If it prevents Miami from playing Louisville without Brian Brohm, I'm all for it.
IMO they need to just kill the damn thing and go to the playoff system. There's more money to be made there IMO. You could still have your New Years week bowl games. They could just be for final rankings.
Heck, the NFL used to have two finales: The Super Bowl and the 3rd place game (pitting the two conference championship losers against each other). They even played it at a neutral site (like the Orange Bowl). The bowl games are essentially the same thing already. There's one championship game.
Or, and this would be my choice, you could have the playoff system consisting of eight teams playing seven games (first round-4, semi finals-2, final-1) over 4 weeks (an off week between the semi's and the title game or between the conference championships and the playoffs).
You play the games at all the big bowls (Rose, Orange, Sugar, etc), rotating which bowls have host which games (as they do now with the championship game).
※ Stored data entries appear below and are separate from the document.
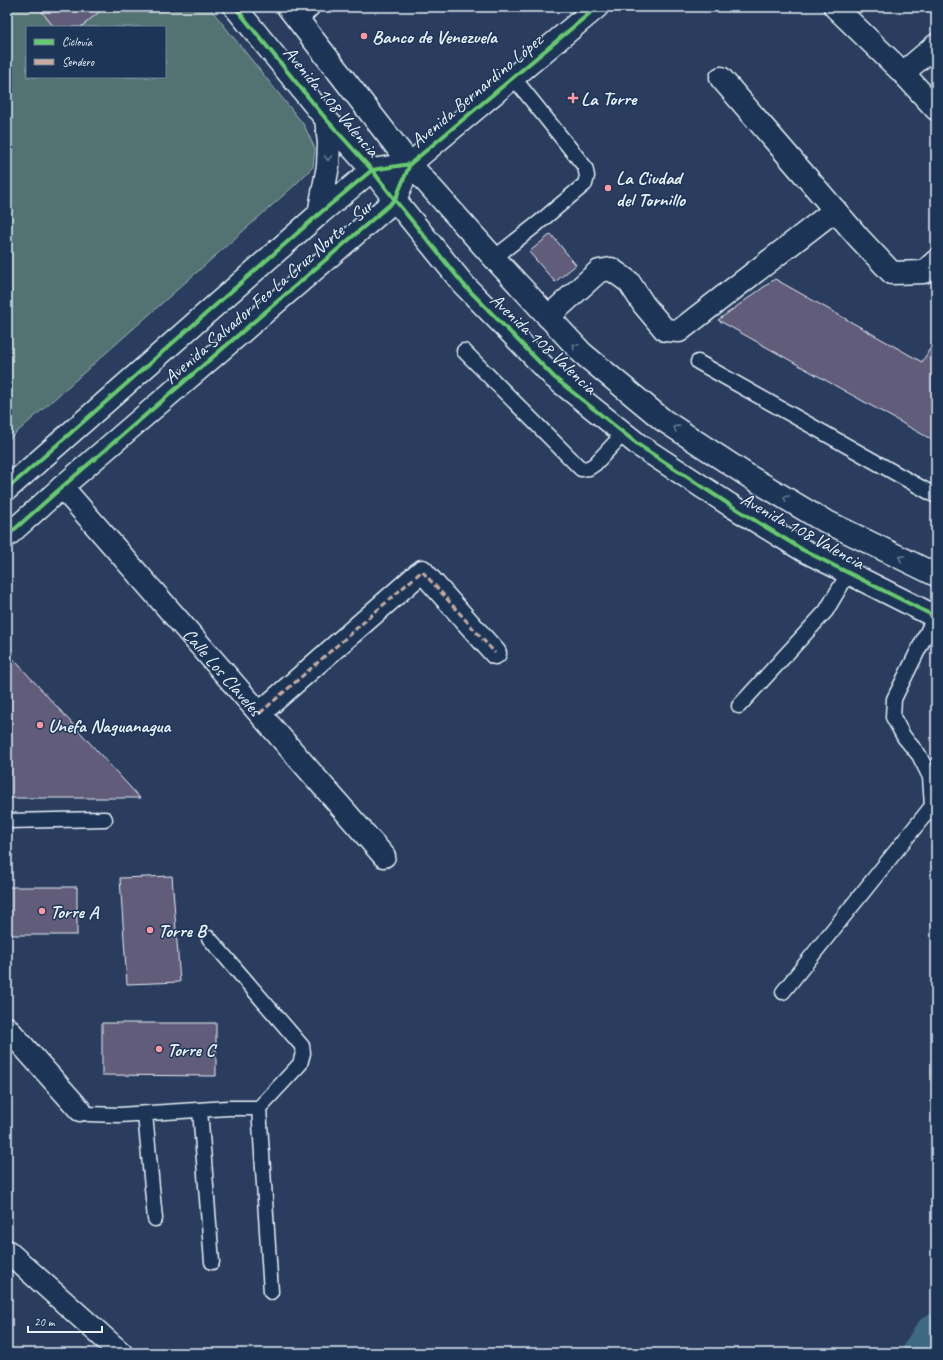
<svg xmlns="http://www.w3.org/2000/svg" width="943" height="1360" font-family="Caveat,sans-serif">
<rect width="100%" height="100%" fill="#2a3d5e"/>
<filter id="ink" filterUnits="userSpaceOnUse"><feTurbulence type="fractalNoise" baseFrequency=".025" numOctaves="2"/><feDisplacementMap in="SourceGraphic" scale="8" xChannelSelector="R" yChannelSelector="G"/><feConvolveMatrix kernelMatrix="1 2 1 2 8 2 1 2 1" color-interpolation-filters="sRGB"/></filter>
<g filter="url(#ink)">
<path fill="#527373" stroke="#9db2b6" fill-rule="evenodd" d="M7 7H209L304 125 315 149 313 167 296 184 7 441ZM27 27H165V77H27Z"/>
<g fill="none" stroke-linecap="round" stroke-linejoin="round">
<path stroke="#3e6983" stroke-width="45" d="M925 1353 936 1336"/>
</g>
<path fill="#605c79" stroke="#e8f1f8" d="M38 7H105L81 27H54Z
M551 234 576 265 555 282 529 252Z
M775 279 922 362 936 339V442L718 320Z
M7 652 140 798H7Z
M172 876 180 982 127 984 120 878Z
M7 887H77V935H7Z
M102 1023H216V1076L102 1075Z"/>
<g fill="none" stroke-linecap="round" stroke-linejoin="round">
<g stroke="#e8f1f8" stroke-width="17">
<path id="service" d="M494 258 536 225 585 184 587 176 585 167 513 77
M464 351 581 469 589 468 595 464 624 433
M698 362 936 496
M739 706 826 611 849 572
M7 821 105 819
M209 938 302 1046 303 1053 300 1064 259 1108
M783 992 932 806 930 777 919 755 904 737 893 717 894 699 935 616
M80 1110 89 1114 119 1115 228 1108H259L271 1292
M200 1110 212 1262
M145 1114 155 1219"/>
</g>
<g stroke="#e8f1f8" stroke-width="25">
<g id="minor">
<path d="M835 7 903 73 936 109"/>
<path d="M297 18 308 7"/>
<path d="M903 73 936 45"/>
<path d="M721 78 859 238 892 273 924 272 936 261"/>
<path d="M548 317 599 271 611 269 629 282 644 305 665 330 679 331 835 210"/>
<path id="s1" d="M62 487 384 856"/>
<path d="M7 489 319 214 372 170 410 164"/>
<path d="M7 536 62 487 395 200 410 164 597 7"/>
<path d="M260 713 422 571 495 653"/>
<path d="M7 1028 80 1110"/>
<path d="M7 1251 121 1353"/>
</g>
</g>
<g stroke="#e8f1f8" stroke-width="25">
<path id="tertiary" d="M235 7 326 119 372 170 395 200 464 285 555 378 640 446 730 505 803 550 936 617
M288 7 410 164 494 258 582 353 663 420 750 477 817 517 936 575
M319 214 328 166 329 143 326 119"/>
</g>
<use href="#service" stroke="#1d3557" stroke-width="14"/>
<use href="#minor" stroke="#1d3557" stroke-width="22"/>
<use href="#tertiary" stroke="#1d3557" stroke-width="22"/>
<path stroke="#c7aca2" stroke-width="3" stroke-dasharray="6 3" stroke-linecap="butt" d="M260 713 422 571 495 653"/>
<g stroke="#1d3557" stroke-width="6">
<path id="cycleway" d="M235 7 326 119 372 170 395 200 464 285 555 378 640 446 730 505 803 550 936 617
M7 489 319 214 372 170 410 164
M7 536 62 487 395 200 410 164 597 7"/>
</g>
<use href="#cycleway" stroke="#67ca6e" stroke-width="4"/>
</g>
<defs><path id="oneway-chevron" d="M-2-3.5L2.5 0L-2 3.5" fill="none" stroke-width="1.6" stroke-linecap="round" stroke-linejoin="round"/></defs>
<g stroke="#64778f">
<use href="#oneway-chevron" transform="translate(328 158) rotate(91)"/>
<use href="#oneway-chevron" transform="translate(575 346) rotate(-133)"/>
<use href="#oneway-chevron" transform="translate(676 428) rotate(-147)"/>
<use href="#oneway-chevron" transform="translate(786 498) rotate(-149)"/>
<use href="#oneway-chevron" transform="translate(901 558) rotate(-154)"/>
</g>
</g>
<g fill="#ff9aa2" stroke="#1d3557" stroke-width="1.5">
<circle cx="364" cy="36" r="4"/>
<path d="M571 92h4v4h4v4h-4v4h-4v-4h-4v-4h4z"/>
<circle cx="608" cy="188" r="4"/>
<circle cx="40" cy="725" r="4"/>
<circle cx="42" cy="911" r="4"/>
<circle cx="150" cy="930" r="4"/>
<circle cx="159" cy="1049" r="4"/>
</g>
<g text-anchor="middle" stroke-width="3" stroke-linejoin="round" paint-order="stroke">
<g font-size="19" font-weight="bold" fill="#e8f1f8" stroke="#1d3557" text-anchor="start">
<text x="372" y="43">Banco de Venezuela</text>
<text x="581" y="105">La Torre</text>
<text x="616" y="184">La Ciudad<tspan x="616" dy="22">del Tornillo</tspan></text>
<text x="48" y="732">Unefa Naguanagua</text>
<text x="50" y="918">Torre A</text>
<text x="158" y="937">Torre B</text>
<text x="167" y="1056">Torre C</text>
</g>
<g font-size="19" fill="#e8f1f8" stroke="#1d3557">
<text transform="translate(476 90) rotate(-40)" y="7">Avenida Bernardino López</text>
<text transform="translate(332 101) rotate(50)" y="7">Avenida 108 Valencia</text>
<text transform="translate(268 291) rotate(-41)" y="7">Avenida Salvador Feo La Cruz Norte - Sur</text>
<text transform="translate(544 343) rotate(43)" y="7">Avenida 108 Valencia</text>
<text transform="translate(803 530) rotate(29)" y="7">Avenida 108 Valencia</text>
<text dy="7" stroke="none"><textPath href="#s1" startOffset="245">Calle Los Claveles</textPath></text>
</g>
</g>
<rect width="943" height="1360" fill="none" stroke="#1d3557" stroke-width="24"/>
<rect x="12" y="12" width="919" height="1336" fill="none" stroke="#e8f1f8" stroke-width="1.5" filter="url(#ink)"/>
<rect x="26" y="26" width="140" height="52" fill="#1d3557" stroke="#6e8097"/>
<rect x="34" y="39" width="20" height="6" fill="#67ca6e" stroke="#6e8097"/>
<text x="62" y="46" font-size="12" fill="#e8f1f8">Ciclovía</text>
<rect x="34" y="59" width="20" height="6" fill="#c7aca2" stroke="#6e8097"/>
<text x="62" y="66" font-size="12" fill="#e8f1f8">Sendero</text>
<path d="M28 1326v6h74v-6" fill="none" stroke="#e8f1f8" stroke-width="2"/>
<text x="34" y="1326" font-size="12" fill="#e8f1f8" stroke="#1d3557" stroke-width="3" paint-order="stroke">20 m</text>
</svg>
There are currently eight January bowl games. So you incorporate that eighth bowl and allow for a third place game to happen (also played in January).
You still continue to have all the little bowl games you want in the meanwhile. The San Diego County Credit Union Poinsettia Bowl doesn't have to go anywhere.
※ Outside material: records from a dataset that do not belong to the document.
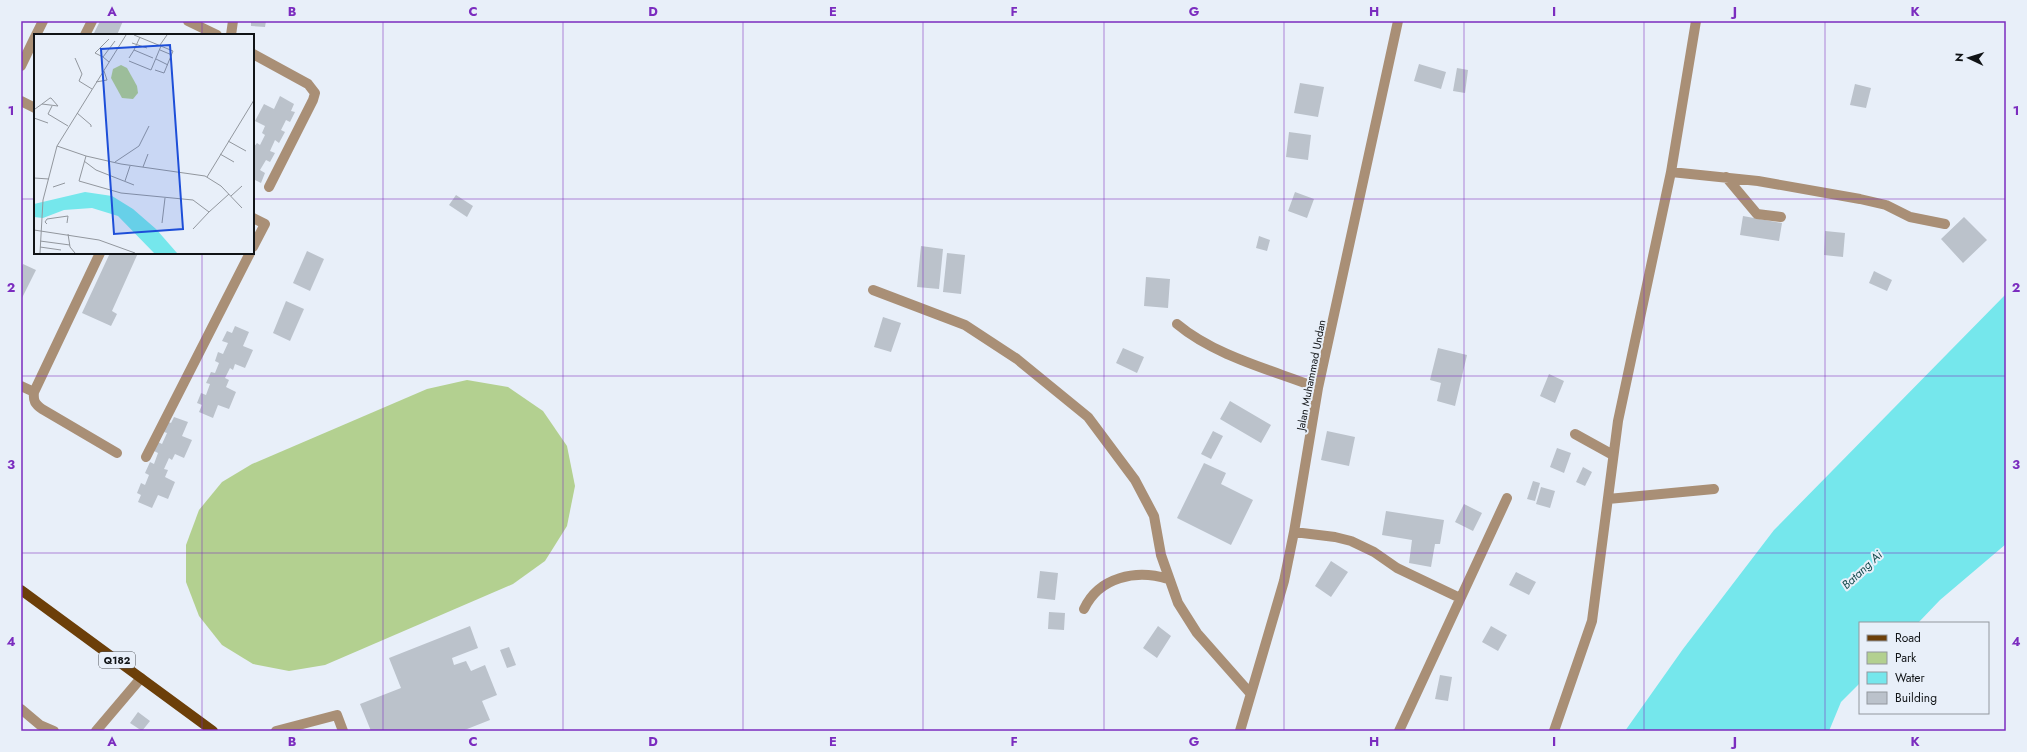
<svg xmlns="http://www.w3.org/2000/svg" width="2027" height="752" font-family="Jost,sans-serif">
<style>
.green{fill:#b3d090}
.water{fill:#75e7ec}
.building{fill:#bbc2cb}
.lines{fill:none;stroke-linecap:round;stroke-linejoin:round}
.minor{stroke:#a98f76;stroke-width:10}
.major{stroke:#6c3f09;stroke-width:10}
.grid{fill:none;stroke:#7b2cbf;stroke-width:1;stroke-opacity:0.55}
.labels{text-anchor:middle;stroke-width:4;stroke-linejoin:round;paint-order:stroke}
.shield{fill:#e8eff9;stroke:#51555a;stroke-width:1}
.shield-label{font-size:10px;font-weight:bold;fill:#101316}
.street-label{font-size:11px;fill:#101316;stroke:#e8eff9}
.water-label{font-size:12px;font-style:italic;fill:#184c4e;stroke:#e8eff9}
.inset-road{fill:none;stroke:#92979e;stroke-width:1}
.view{fill:#1d4ed8;fill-opacity:0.15;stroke:#1d4ed8;stroke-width:2}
.inset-edge{fill:none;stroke:#101316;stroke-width:2}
.neatline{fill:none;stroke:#7b2cbf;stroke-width:1.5}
.grid-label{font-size:13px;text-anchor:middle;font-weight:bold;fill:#7b2cbf}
</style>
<rect width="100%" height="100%" fill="#e8eff9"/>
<path class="green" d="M467,380L508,387L543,411L567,446L575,486L567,526L545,561L513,584L325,665L289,671L253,664L222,645L199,616L186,582V545L199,510L222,482L252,464L427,389Z"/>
<path class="water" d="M2006,294V544L1940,600L1918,623H1860V683L1841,702L1829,731H1625L1683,649L1774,530Z"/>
<path class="building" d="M100,21H123L117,35H93Z
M251,21H266L265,27L251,26Z
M1419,64L1446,72L1441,89L1414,81Z
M1457,68L1468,70L1465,93L1453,91Z
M1300,83L1324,87L1318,117L1294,113Z
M1855,84L1871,88L1866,108L1850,105Z
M280,96L294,104L291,111L295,112L290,122L286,120L281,130L285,132L279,143L275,140L270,151L275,153L270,162L266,160L260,170L265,173L261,183L255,180L253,184V148L257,143L260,145L265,135L262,133L265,126L255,121L264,104L274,109Z
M1289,132L1311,135L1308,160L1286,157Z
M1295,192L1314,199L1307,218L1288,211Z
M456,195L473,206L467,217L449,205Z
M1743,216L1782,223L1779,241L1740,235Z
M1964,217L1987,240L1963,263L1941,239Z
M1825,231L1845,233L1843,257L1824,255Z
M1259,236L1270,240L1267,251L1256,248Z
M921,246L943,249L939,289L917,287Z
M307,251L324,259L310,291L293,283Z
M110,253H138L112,311L117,314L111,326L82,313Z
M947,253L965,255L961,294L943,292Z
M23,264L36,270L21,300V268Z
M1874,271L1892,280L1887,291L1869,283Z
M1146,277L1170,279L1168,308L1144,306Z
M286,301L304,309L290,341L273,333Z
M883,317L901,323L891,352L874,347Z
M235,326L249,332L243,346L253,350L245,368L235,364L233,370L230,368L225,378L229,380L226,387L236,392L229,409L218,405L213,418L199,412L202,405L197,403L201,393L206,395L210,384L206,383L211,372L215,373L219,363L215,361L218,352L223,354L228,343L222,341L227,331L232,333Z
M1123,348L1144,357L1137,373L1116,363Z
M1438,348L1467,355L1455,406L1437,401L1441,383L1430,380Z
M1549,374L1564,381L1555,403L1540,396Z
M1230,401L1271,425L1261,443L1220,419Z
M174,417L188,422L182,436L192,440L184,458L175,454L172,460L169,458L164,469L168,470L165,477L175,482L168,499L158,495L152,508L138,502L141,495L137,493L141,483L145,485L149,475L145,473L150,462L154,464L158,453L154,451L158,442L162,444L167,433L161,431L166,421L171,423Z
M1213,431L1223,436L1211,459L1201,454Z
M1327,431L1355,437L1349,466L1321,460Z
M1557,448L1571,453L1564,473L1550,467Z
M1204,463L1226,473L1221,484L1253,500L1231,545L1177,518Z
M1583,467L1592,472L1585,486L1576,482Z
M1533,481L1540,483L1535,501L1527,499Z
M1541,487L1555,491L1550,508L1536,504Z
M1464,504L1482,513L1473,531L1455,522Z
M1386,511L1444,520L1440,544H1435L1431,567L1409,563L1412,540L1382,535Z
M1331,561L1348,572L1331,597L1315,586Z
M1040,571L1058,573L1055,600L1037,598Z
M1516,572L1536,582L1529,595L1509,585Z
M1049,612L1065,613L1064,630L1048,629Z
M470,626L478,648L452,658L454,665L466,661L471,671L485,665L497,695L482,701L490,720L462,731H371L360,704L401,688L389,658Z
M1158,626L1171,636L1157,658L1143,648Z
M1491,626L1507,635L1498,651L1482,642Z
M509,647L516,665L507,668L500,650Z
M1440,675L1452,677L1448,701L1435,699Z
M138,712L150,721L142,731L130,723Z"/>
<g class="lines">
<path class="minor" d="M188,21L217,35
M36,35L43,21
M85,35L92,21
M231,35L233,21
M253,54L308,84L315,93L313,100L269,187
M21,66L35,37
M21,101L35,108
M1671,172L1758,181L1860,199L1886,205L1910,217L1945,224
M1726,177L1757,214L1781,217
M253,218L265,224L253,247
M100,253L34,392C33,401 35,404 42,409L117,453
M873,290L965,325L1017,359L1088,417L1135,480L1154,516L1161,555L1178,603L1197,633L1250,693
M1177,324C1215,356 1272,370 1318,388
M21,386L34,392
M1575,434L1613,455
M146,457L250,253
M1608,499L1714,489
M1294,532L1335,537L1351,541L1374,552L1397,568L1460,598
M1084,609C1099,577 1136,569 1168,579
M21,709L40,725L54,731
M96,731L141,678
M276,731L337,715L343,731
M1240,731L1284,581L1294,532L1318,388L1398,21
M1399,731L1507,498
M1554,731L1592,621L1618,421L1671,172L1696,21"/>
<path class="major" d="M21,590L213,731"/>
</g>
<path class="grid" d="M202,21V35M383,21V731M563,21V731M743,21V731M923,21V731M1104,21V731M1284,21V731M1464,21V731M1644,21V731M1825,21V731M21,199H35M253,199H2006M202,253V731M21,376H2006M21,553H2006"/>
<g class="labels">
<rect class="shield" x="99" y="652" width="36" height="16" rx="3"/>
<g class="shield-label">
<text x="117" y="664">Q182</text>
</g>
<g class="street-label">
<text transform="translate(1311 375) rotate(-79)" y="4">Jalan Muhammad Undan</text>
</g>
<g class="water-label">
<text transform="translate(1862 570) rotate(-43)" y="4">Batang Ai</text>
</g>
</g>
<g transform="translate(34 34)">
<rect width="220" height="220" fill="#e8eff9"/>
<path d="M87,31L93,34L103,52L104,59L99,65L88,64L77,44L79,35Z" fill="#b3d090"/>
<path d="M51,158L78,162L99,175L122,195L143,219H120L84,182L58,174L30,176L9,184L0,183V170Z" fill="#75e7ec"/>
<path class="inset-road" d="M100,1L139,17L130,39L121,36M98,9L113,14M126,11L133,1M100,16L106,3M126,16L138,21M69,23L61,19L75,5M41,24L48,40L45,47L58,55M95,24L100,16L119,24M122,25L134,31M95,27L117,36L127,12M75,28L69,23L81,7M62,48L73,46L70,37M18,72L14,80L34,92M1,75L8,70L16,64H17L24,72L8,70M43,79L57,91V93M0,84L14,89M194,107L212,117M23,112L52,122L87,130L171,142L187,152L208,174M186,120L200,128M52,122L45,147L87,159L159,166L175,178L195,160M50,127L62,136L100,151M81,128L105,112L115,92M109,133L114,120M173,143L220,66M0,144L15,145M91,147L96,132M19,153L31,149M197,162L208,152M128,189L131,164M13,190L11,188L13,185L34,182L33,189M159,195L175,178M0,196L65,206L101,219M34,200L36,213L41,219M6,207L36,211M6,213L27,216M6,219L9,166L23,112L92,1"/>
<path class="view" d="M136,11L149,195L80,200L67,15Z"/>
<rect width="220" height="220" class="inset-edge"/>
</g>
<rect width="2027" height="752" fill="none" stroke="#e8eff9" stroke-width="44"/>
<rect x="1859" y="622" width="130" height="92" fill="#e8eff9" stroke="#92979e"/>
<rect x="1867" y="635" width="20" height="6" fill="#6c3f09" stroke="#92979e"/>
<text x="1895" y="642" font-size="12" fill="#101316">Road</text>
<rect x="1867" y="652" width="20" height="12" fill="#b3d090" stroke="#92979e"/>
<text x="1895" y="662" font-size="12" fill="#101316">Park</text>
<rect x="1867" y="672" width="20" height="12" fill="#75e7ec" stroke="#92979e"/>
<text x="1895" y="682" font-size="12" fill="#101316">Water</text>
<rect x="1867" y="692" width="20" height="12" fill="#bbc2cb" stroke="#92979e"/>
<text x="1895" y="702" font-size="12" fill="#101316">Building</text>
<g transform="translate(1969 58) rotate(274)" stroke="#e8eff9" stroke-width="3" paint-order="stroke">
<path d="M0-3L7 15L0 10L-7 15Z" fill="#101316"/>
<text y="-6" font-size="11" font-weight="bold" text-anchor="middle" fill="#101316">N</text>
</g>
<rect x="22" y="22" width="1983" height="708" class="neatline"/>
<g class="grid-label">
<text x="112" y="16">A</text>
<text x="292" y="16">B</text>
<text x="473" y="16">C</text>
<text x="653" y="16">D</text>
<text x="833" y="16">E</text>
<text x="1014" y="16">F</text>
<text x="1194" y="16">G</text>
<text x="1374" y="16">H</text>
<text x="1554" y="16">I</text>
<text x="1735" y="16">J</text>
<text x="1915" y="16">K</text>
<text x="11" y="115">1</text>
<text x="2016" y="115">1</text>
<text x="11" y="292">2</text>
<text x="2016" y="292">2</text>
<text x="11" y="469">3</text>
<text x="2016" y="469">3</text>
<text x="11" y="646">4</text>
<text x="2016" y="646">4</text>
<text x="112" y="746">A</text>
<text x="292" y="746">B</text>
<text x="473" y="746">C</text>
<text x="653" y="746">D</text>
<text x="833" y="746">E</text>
<text x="1014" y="746">F</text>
<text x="1194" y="746">G</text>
<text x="1374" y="746">H</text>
<text x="1554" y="746">I</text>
<text x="1735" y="746">J</text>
<text x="1915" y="746">K</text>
</g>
</svg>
Sure this will kill the wonderful blitzkrieg that is "Bowl Week". But I honestly think this will make things BETTER for the fans. If you attend a bowl game, you're pretty much going to miss the rest of them played that day. This way you won't miss a single game. There won't be any lull between your last game in late November and the next game in January. Instead, you get the constant sensation that we in pro football (and every other division of college football) call "The Playoffs".
You now have a reason to watch college football EVERY weekend in
December. I would even argue that these smaller bowls would draw even more viewers than they do now as a result of this structure.
When there are national, meaningful games on that day, fans get into a mindset. A football mindset. They've already alotted that day (or a portion of it) to watching football. IMO the lower bowls would gain residual viewership from these bigger bowls, and have a larger audience than when they're the only ticket in town that night, or are sharing the evening with another lesser bowl.
And after all of this, you finish it off with the two biggest games on seperate nights in January.